Agasa : le DG désavoue son adjoint après une inspection de deux usines insalubres d’eau en sachet

L’Agence gabonaise de sécurité alimentaire (Agasa) est secouée par une crise interne depuis une descente musclée, filmée et largement médiatisée, opérée le 23 mai dernier par le directeur général adjoint, le commandant Oscar Sadibi Mapangou. Dans un communiqué daté de ce mardi 27 mai, le directeur général, Jean Delors Biyoghe Bi Ntougou, désavoue formellement cette initiative, qu’il qualifie d’illégale et menée en violation des textes en vigueur.

Les descentes, conduites à Plein-Ciel dans le 5e arrondissement de Libreville et à Essassa dans la commune de Ntoum, visaient deux unités clandestines de production et de vente d’eau en sachet, installées dans des conditions d’hygiène jugées « déplorables ». Dans un reportage diffusé sur la télévision publique, le commandant Mapangou s’indigne face aux caméras : « Ces usines sont insalubres. Elles doivent être fermées sans délai. Elles ne respectent aucune norme de sécurité sanitaire. »
Une intervention saluée… mais désavouée
Si une partie de l’opinion publique a salué la fermeté du DGA, soucieuse de la qualité de l’eau consommée, la direction générale a aussitôt réagi par voie officielle. Dans son communiqué, Jean Delors Biyoghe Bi Ntougou rappelle que seuls les agents assermentés, habilités comme officiers de police judiciaire à compétence spéciale, peuvent légalement mener de telles inspections.

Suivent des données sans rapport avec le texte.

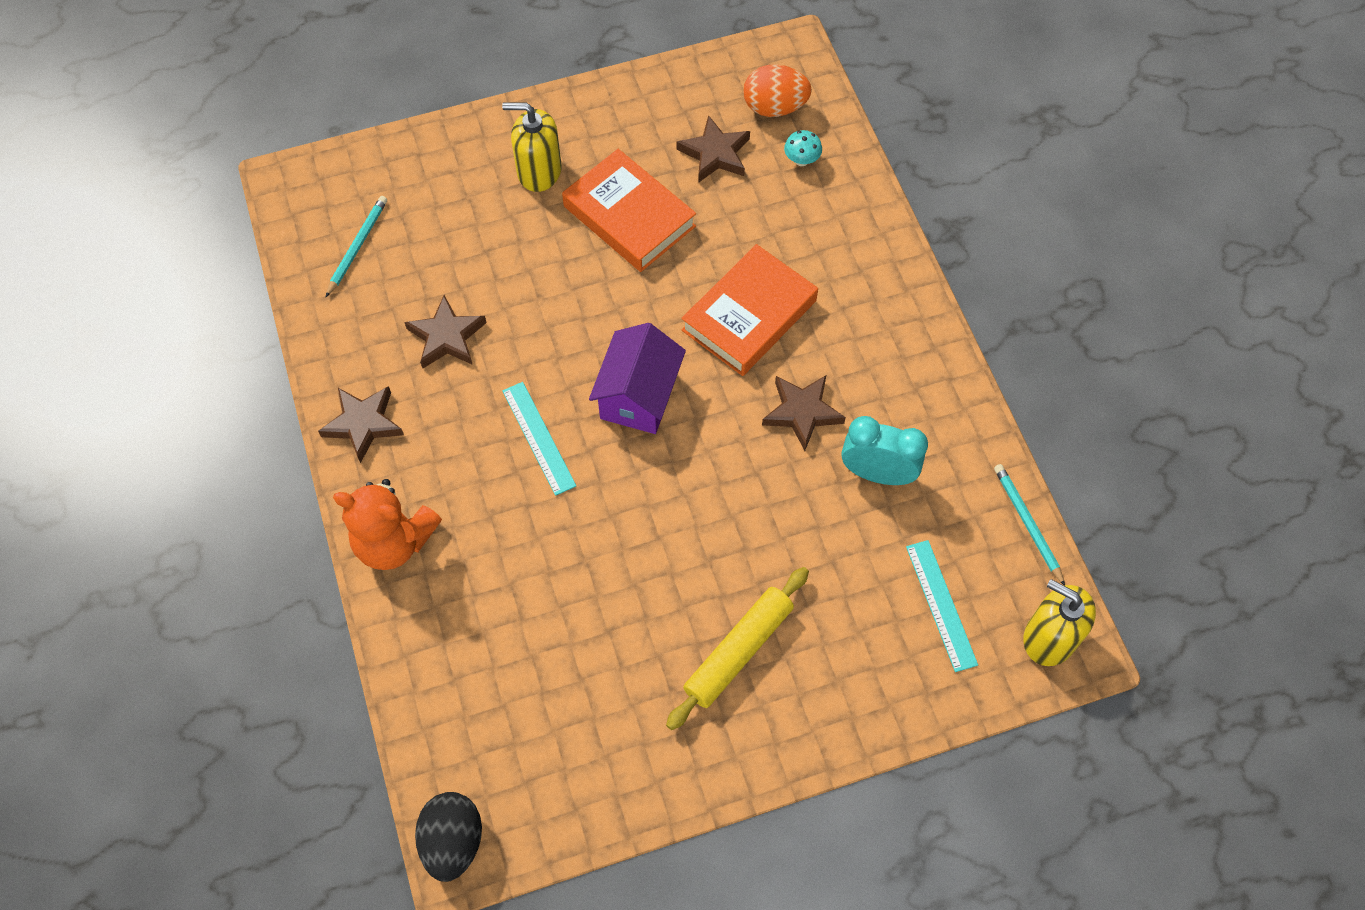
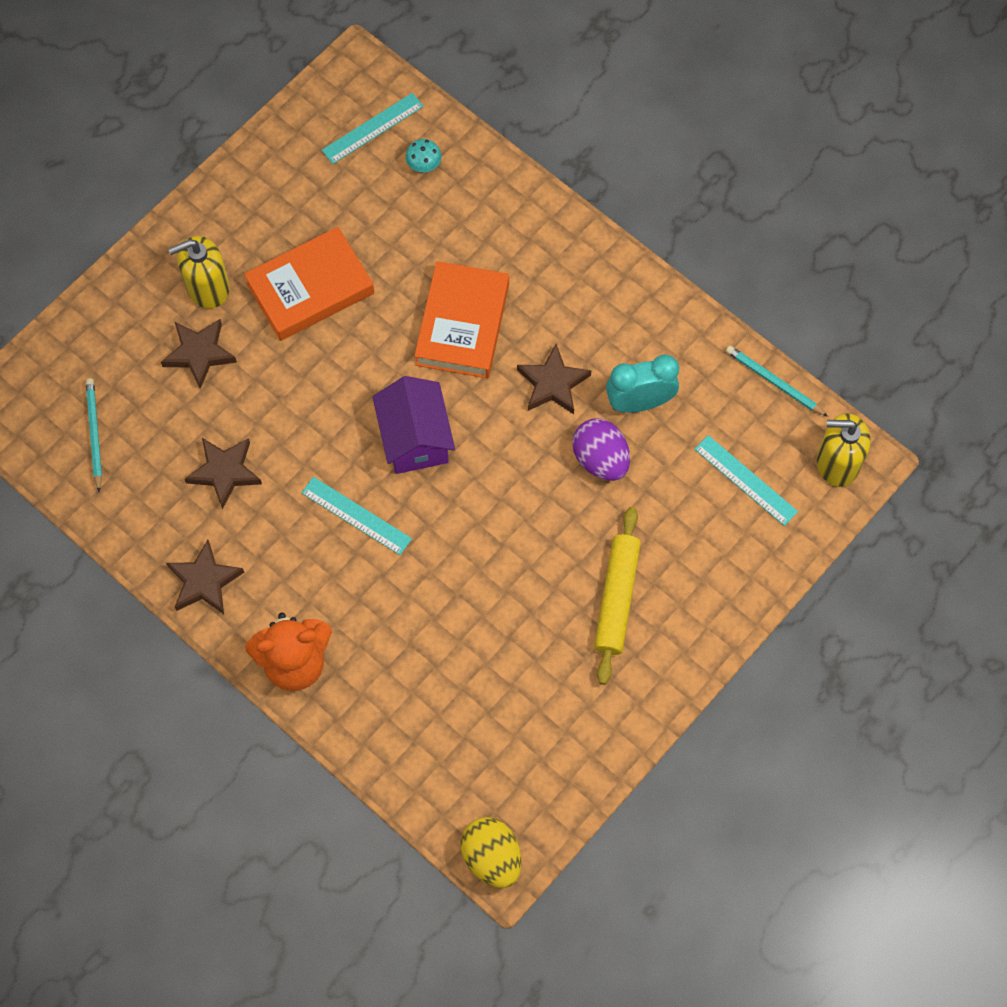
camera: 30 degrees left, 5 degrees up
black egg [415,792,482,882] -> yellow egg [461,817,521,888]
orange book [562,149,696,272] -> orange book turned 45 degrees counterclockwise [244,227,374,341]
brown star [676,115,750,183] -> brown star moved to [161,319,237,389]
orange egg [743,64,812,117] -> turquoise ruler [322,93,424,164]
none -> purple egg [572,419,630,481]

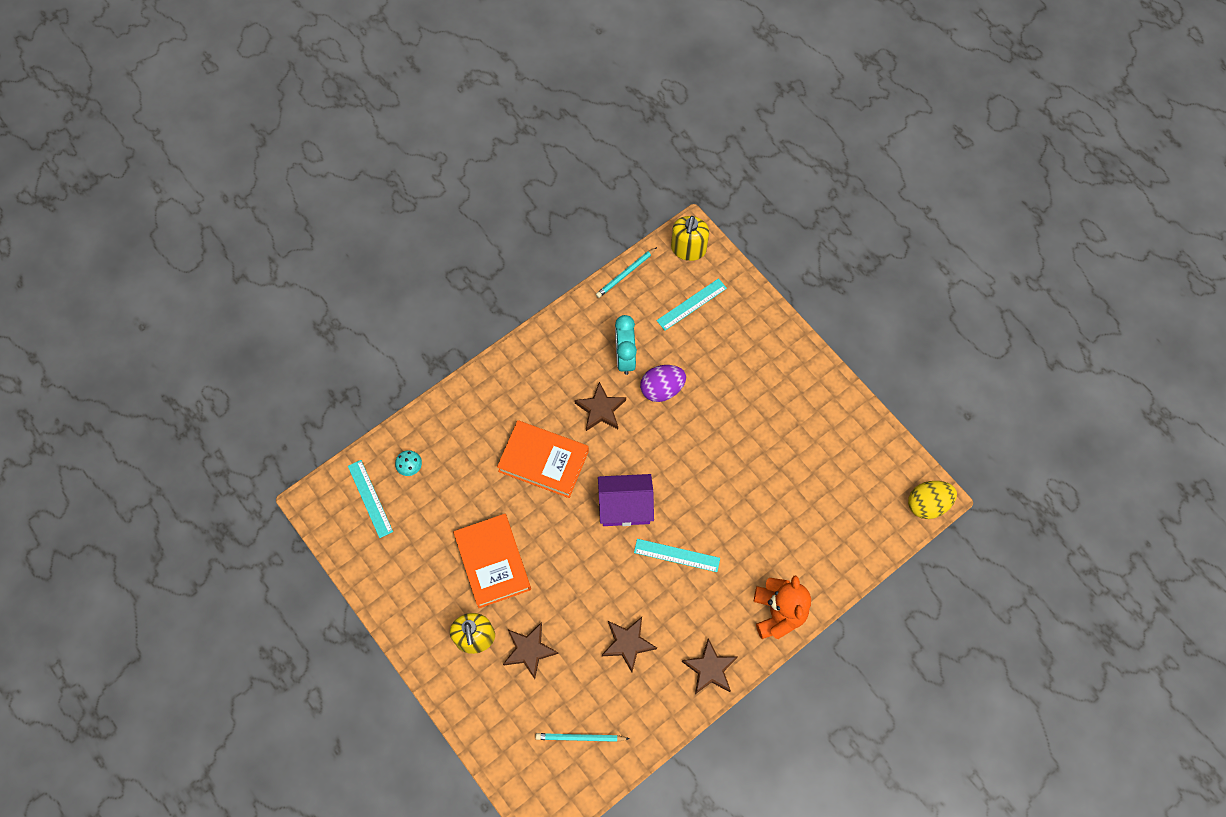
camera: 80 degrees left, 0 degrees up
turquoise ruler [302,477,412,555] -> turquoise ruler turned 60 degrees clockwise [634,539,720,572]
yellow rolling pin [594,507,641,685] -> none

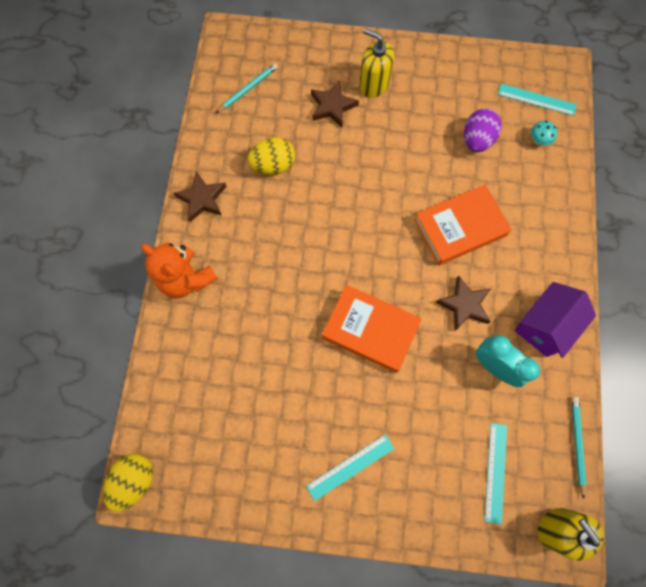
camera: 135 degrees right, 5 degrees up
orange book [453,514,531,608] -> orange book moved to [322,285,422,373]
purple house [598,474,654,526] -> purple house moved to [514,282,596,358]
brown star [602,617,657,672] -> yellow egg [248,137,295,175]
turquoise ruler [634,539,720,572] -> turquoise ruler moved to [306,434,394,501]
purple egg [640,365,686,402] -> purple egg moved to [464,109,502,152]

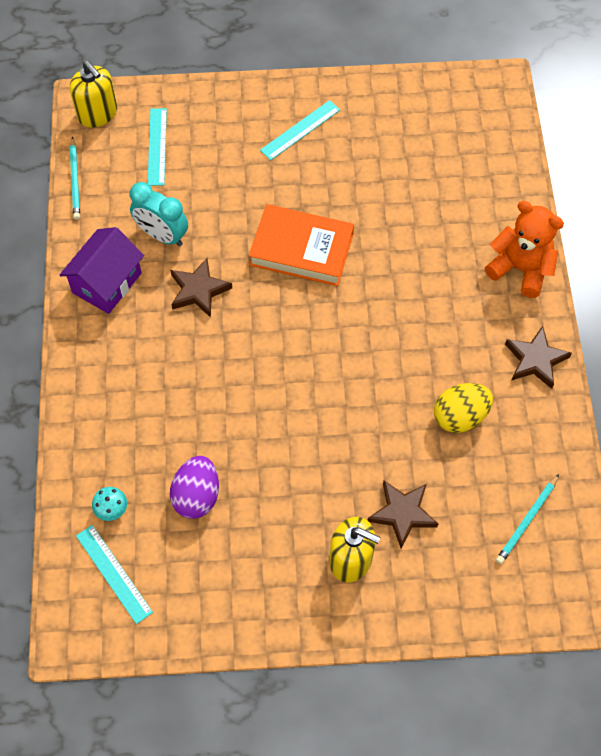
camera: 170 degrees right, 10 degrees down
yellow egg [103,454,153,512] -> none
orange book [414,185,512,265] -> none
turquoise ruler [498,84,577,116] -> turquoise ruler turned 45 degrees clockwise [76,525,153,624]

Le reportage vidéo de cette double descente
Il qualifie cette action de « confusion volontairement entretenue », dénonçant un parasitage de l’action institutionnelle. Il ajoute que l’opération n’a été précédée d’aucune autorisation administrative, ni conduite dans le respect des protocoles fixés par les textes communautaires (CEEAC, CEBEVIRHA) et nationaux. « L’Agasa ne saurait cautionner des pratiques qui relèvent d’un autre temps, où l’autoritarisme se substituait à la rigueur des textes », affirme-t-il.
Un duel de méthodes en plein jour
Ce désaveu révèle une fracture désormais manifeste au sommet de l’Agasa. D’un côté, un directeur général défenseur de la procédure et du droit ; de l’autre, un adjoint au tempérament plus direct, qui plaide l’urgence sanitaire et la nécessité d’agir face à l’inaction supposée des services. La médiatisation de son intervention a accentué les tensions, l’opposant de fait à sa hiérarchie.
Les deux hommes à couteaux tirés
Le commandant Mapangou, ancien officier de gendarmerie, a revendiqué son action comme une réponse aux « menaces graves pour la santé publique ». Mais pour le DG, il s’agit d’un acte isolé, sans fondement administratif, et contraire à l’esprit de réforme actuellement porté par les autorités.
Une institution fragilisée
L’Agasa, censée incarner la rigueur et la transparence dans la lutte contre les fraudes alimentaires, voit ainsi sa crédibilité ébranlée par une guerre ouverte entre ses deux dirigeants. Dans un contexte où les attentes citoyennes en matière de sécurité sanitaire sont fortes, cette crise fragilise une institution clé.
Le directeur général en appelle à la tutelle pour une clarification urgente des rôles et un rappel au respect de la chaîne de commandement. « Nous œuvrons à la restauration de la légalité, dans la vision du président Brice Clotaire Oligui Nguema pour une administration crédible et disciplinée », écrit-il.
Vers des sanctions ?
En coulisses, la possibilité de sanctions est évoquée pour rétablir l’ordre hiérarchique. Certains appellent à arbitrer clairement entre la légalité des actions entreprises et leur efficacité visible sur le terrain. Car si les méthodes du commandant Mapangou posent question, elles ont eu un écho favorable chez une population souvent confrontée à la vente de produits impropres à la consommation.
Cette affaire révèle, en creux, les tensions entre efficacité immédiate et rigueur institutionnelle, au cœur du chantier de modernisation de l’administration gabonaise. À l’Agasa, une clarification est désormais inévitable. Soit pour recadrer, soit pour trancher.